DPR Tegaskan Pengesahan RUU Masyarakat Adat Bukti Konkret Amanat Konstitusi Dijalankan
DPR Tegaskan Pengesahan RUU Masyarakat Adat Bukti Konkret Amanat Konstitusi Dijalankan

DPR Tegaskan Pengesahan RUU Masyarakat Adat Bukti Konkret Amanat Konstitusi Dijalankan

LintasWarganet.com – 02 April 2026 | Dewan Perwakilan Rakyat (DPR) menegaskan bahwa pengesahan Rancangan Undang-Undang (RUU) Masyarakat Adat menjadi bukti nyata bahwa amanat konstitusi terkait hak-hak adat telah dijalankan. Pengesahan tersebut merupakan hasil diskusi panjang antara fraksi, pakar hukum, serta perwakilan komunitas adat di seluruh Indonesia.

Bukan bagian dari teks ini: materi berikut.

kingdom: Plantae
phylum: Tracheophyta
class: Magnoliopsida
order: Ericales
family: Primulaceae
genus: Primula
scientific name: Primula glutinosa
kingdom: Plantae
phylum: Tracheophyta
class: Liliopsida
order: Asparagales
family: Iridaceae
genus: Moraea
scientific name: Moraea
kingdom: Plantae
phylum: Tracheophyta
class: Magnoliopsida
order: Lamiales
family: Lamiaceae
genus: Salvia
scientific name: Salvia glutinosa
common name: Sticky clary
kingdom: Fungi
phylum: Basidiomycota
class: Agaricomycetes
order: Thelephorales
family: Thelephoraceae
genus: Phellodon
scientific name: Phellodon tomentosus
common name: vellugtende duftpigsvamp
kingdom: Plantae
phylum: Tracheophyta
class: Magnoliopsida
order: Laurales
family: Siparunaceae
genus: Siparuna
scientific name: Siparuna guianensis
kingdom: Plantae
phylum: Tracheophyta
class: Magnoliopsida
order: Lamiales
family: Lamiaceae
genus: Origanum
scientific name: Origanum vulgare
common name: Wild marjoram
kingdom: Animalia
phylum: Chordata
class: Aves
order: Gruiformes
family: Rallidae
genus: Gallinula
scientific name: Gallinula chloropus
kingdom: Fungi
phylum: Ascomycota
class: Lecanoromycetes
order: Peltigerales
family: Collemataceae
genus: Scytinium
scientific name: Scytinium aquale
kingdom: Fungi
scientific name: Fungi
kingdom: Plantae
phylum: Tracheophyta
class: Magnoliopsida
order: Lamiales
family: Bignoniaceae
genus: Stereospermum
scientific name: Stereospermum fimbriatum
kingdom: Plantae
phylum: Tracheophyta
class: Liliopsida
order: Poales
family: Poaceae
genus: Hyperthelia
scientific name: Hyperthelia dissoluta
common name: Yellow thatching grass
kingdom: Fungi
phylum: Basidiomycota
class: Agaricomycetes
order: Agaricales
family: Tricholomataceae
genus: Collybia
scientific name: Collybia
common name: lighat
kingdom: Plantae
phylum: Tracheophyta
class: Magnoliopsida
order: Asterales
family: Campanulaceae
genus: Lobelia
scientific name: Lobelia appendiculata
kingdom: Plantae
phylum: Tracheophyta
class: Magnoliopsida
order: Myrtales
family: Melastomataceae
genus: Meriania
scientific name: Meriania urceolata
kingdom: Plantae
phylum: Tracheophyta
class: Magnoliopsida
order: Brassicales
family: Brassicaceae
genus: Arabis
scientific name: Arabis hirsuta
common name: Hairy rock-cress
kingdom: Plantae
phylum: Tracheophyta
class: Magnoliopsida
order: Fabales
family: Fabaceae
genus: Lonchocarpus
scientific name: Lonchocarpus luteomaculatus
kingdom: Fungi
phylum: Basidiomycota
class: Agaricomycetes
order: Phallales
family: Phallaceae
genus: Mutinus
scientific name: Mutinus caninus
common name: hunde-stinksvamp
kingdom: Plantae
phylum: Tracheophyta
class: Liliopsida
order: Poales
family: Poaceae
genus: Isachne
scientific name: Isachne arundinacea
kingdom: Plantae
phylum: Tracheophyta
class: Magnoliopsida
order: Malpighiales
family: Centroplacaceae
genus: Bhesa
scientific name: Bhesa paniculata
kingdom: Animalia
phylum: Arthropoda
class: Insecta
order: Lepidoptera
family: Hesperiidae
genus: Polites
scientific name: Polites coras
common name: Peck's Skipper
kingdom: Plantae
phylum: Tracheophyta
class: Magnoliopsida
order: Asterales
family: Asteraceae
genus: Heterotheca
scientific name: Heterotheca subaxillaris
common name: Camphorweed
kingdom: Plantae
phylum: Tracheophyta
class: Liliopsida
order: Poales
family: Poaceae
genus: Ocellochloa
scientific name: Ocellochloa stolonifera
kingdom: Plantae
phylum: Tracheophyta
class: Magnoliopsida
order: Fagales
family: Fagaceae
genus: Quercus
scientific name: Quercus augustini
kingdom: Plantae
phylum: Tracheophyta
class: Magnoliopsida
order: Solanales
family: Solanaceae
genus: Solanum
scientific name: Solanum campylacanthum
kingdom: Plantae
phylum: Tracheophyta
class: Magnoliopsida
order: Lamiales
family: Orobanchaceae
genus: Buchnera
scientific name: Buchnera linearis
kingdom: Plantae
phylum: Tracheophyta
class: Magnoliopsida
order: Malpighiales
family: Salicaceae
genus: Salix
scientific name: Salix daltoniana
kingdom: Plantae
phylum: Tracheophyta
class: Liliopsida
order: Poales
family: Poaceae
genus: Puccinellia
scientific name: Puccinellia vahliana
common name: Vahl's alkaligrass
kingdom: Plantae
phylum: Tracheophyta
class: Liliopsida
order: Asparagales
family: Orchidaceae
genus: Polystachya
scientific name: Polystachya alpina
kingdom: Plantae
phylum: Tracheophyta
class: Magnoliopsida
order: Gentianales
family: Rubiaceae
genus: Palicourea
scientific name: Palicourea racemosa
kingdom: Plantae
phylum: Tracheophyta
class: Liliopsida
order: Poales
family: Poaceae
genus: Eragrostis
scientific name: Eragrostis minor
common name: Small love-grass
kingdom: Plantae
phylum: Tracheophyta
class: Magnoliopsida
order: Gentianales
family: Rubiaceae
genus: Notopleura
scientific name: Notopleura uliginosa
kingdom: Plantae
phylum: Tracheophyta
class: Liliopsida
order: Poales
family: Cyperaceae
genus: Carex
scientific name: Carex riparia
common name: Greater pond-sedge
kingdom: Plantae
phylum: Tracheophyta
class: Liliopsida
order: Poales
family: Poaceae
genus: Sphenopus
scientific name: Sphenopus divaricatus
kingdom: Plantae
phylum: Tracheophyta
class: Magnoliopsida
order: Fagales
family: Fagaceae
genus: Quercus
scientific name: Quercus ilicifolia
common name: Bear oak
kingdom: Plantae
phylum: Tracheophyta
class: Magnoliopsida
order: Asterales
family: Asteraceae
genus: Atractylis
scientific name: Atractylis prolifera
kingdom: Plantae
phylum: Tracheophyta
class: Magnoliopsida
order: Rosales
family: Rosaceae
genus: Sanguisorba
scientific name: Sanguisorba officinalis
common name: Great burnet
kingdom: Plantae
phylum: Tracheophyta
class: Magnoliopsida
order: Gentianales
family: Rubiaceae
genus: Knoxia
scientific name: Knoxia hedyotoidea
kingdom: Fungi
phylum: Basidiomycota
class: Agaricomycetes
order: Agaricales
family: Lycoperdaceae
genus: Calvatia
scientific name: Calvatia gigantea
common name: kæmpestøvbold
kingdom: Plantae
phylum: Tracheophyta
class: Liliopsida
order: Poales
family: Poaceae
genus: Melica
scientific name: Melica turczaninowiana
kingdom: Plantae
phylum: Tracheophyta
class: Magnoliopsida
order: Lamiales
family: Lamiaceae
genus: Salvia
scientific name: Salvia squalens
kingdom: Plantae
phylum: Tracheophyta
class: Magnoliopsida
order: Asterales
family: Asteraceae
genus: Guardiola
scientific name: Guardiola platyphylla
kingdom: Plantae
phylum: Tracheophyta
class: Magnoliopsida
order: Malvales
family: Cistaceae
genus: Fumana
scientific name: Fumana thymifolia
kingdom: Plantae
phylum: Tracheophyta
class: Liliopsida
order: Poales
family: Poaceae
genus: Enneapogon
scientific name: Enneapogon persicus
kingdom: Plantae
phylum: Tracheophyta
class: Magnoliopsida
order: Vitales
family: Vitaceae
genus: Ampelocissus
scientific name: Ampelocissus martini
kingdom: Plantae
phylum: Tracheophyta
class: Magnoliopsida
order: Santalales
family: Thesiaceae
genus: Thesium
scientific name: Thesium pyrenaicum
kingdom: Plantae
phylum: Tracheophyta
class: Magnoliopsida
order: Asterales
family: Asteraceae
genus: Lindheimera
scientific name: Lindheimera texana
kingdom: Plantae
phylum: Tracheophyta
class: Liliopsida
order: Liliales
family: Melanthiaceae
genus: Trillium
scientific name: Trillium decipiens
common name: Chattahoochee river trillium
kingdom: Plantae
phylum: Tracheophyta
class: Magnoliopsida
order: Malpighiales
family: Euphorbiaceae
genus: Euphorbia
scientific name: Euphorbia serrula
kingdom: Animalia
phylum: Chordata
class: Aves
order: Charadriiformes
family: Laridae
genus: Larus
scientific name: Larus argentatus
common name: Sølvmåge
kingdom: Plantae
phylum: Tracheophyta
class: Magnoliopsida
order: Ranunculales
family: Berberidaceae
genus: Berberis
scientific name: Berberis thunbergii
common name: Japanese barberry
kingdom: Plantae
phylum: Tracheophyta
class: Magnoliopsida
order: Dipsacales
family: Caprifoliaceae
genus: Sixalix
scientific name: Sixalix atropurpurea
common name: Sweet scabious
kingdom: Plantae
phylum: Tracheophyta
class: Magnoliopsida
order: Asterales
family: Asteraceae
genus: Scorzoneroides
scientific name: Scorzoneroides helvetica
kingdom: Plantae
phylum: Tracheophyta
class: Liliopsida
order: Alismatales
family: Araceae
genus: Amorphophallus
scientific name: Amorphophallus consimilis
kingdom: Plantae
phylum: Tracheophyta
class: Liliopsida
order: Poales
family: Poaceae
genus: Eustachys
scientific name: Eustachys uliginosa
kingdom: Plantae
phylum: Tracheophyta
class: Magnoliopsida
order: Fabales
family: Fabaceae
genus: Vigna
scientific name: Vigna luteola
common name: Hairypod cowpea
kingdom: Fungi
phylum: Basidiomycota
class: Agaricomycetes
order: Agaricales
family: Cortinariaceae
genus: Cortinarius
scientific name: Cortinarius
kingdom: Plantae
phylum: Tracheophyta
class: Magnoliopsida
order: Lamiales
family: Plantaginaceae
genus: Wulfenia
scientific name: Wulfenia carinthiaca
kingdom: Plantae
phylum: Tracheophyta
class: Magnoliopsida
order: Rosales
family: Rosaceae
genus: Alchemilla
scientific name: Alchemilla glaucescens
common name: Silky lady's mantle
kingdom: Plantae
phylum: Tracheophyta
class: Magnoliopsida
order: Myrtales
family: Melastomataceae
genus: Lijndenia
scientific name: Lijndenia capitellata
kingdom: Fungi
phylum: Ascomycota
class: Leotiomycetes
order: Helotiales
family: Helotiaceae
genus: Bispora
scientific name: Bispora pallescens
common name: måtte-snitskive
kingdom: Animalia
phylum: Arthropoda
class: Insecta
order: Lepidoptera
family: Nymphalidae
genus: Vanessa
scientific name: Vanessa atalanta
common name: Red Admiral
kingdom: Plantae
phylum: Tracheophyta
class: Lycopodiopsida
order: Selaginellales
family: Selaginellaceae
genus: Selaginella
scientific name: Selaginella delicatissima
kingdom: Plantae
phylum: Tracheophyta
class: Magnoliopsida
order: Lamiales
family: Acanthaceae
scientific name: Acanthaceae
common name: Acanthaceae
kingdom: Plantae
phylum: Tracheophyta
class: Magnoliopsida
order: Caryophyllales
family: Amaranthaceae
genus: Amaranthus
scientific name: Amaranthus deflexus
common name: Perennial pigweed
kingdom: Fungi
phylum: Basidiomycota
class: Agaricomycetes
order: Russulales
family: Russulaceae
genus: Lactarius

Latar Belakang Konstitusional

UUD 1945 pada pasal 18B menegaskan bahwa negara mengakui, melindungi, dan memberdayakan masyarakat adat beserta kebudayaannya. Selama bertahun‑tahun, implementasi pasal tersebut masih dipertanyakan karena belum ada regulasi yang secara komprehensif mengatur hak atas tanah, kearifan lokal, serta mekanisme partisipasi politik masyarakat adat.

Proses Penyusunan RUU

RUU Masyarakat Adat mulai disusun pada tahun 2017 setelah pembentukan Tim Kerja Nasional yang melibatkan Kementerian Agraria dan Tata Kota, Kementerian Pendidikan dan Kebudayaan, serta perwakilan LSM yang bergerak di bidang hak adat. Draft awal mengalami beberapa revisi signifikan, termasuk penambahan pasal tentang:

  • Pengakuan hak ulayat dan hak kolektif atas tanah
  • Perlindungan budaya, bahasa, dan sistem hukum adat
  • Partisipasi aktif masyarakat adat dalam perencanaan pembangunan daerah
  • Pengawasan independen melalui lembaga khusus yang melaporkan pelaksanaan kebijakan adat ke DPR

Pernyataan DPR

Ketua DPR, Irwan Jaya, dalam sidang pleno menyatakan, “Pengesahan RUU ini menunjukkan komitmen legislatif untuk menegakkan amanat konstitusi. Kami berharap implementasinya dapat memberikan kepastian hukum bagi jutaan orang adat di Indonesia dan sekaligus melestarikan warisan budaya yang tak ternilai.”

Beberapa anggota fraksi lain, termasuk Fraksi Partai Nasional dan Fraksi Koalisi Hijau, menambahkan bahwa RUU ini juga akan memperkuat posisi Indonesia dalam forum internasional terkait perlindungan hak adat.

Implikasi bagi Masyarakat Adat

Dengan terserapnya RUU ke dalam undang‑undang, masyarakat adat diharapkan memperoleh:

  1. Jaminan kepemilikan tanah yang diakui secara hukum nasional
  2. Pengakuan resmi atas sistem hukum adat dalam penyelesaian sengketa
  3. Fasilitas pendanaan untuk pelestarian bahasa dan kebudayaan lokal
  4. Kesempatan berpartisipasi dalam proses perencanaan wilayah dan proyek infrastruktur

Selain itu, RUU ini membuka ruang bagi lembaga pemerintah untuk melakukan inventarisasi wilayah adat secara akurat, yang selama ini terhambat oleh data yang tidak terintegrasi.

Tantangan Kedepan

Walaupun pengesahan RUU menjadi langkah maju, sejumlah tantangan masih perlu diatasi, antara lain:

  • Kebutuhan sinkronisasi data tanah adat dengan sistem pertanahan nasional
  • Penguatan kapasitas lembaga pengawas untuk menegakkan sanksi bila terjadi pelanggaran
  • Penyesuaian regulasi sektoral, seperti pertambangan dan perkebunan, agar selaras dengan ketentuan baru

Pemerintah dan DPR berjanji akan membentuk tim monitoring khusus untuk memastikan bahwa implementasi tidak hanya menjadi teks semata, melainkan memberikan dampak positif bagi masyarakat adat.

Dengan demikian, pengesahan RUU Masyarakat Adat tidak hanya menegakkan konstitusi, tetapi juga menjadi landasan bagi Indonesia untuk melestarikan keanekaragaman budaya serta menegakkan keadilan sosial bagi seluruh warga negara.